[Code change snippets]
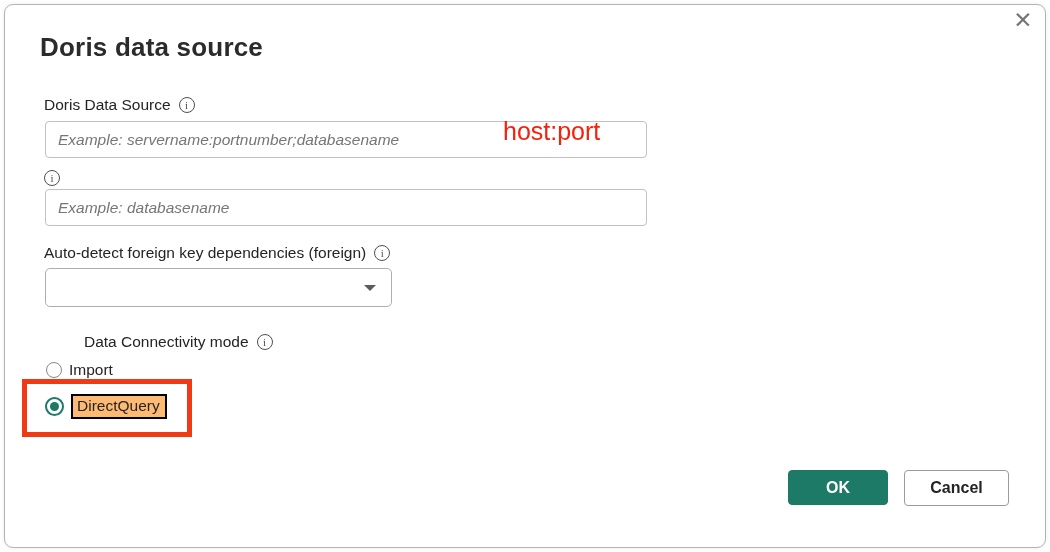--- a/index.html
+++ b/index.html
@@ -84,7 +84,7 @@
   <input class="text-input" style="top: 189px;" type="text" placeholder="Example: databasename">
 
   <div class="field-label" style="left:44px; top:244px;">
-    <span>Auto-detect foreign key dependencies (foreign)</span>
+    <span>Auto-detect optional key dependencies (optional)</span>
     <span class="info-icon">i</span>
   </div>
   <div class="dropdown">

Work task: From the first line above to the last, reproduce the records exactly but without the pictures.

Your response:
--- a/index.html
+++ b/index.html
@@ -84,7 +84,7 @@
   <input class="text-input" style="top: 189px;" type="text" placeholder="Example: databasename">
 
   <div class="field-label" style="left:44px; top:244px;">
-    <span>Auto-detect foreign key dependencies (foreign)</span>
+    <span>Auto-detect optional key dependencies (optional)</span>
     <span class="info-icon">i</span>
   </div>
   <div class="dropdown">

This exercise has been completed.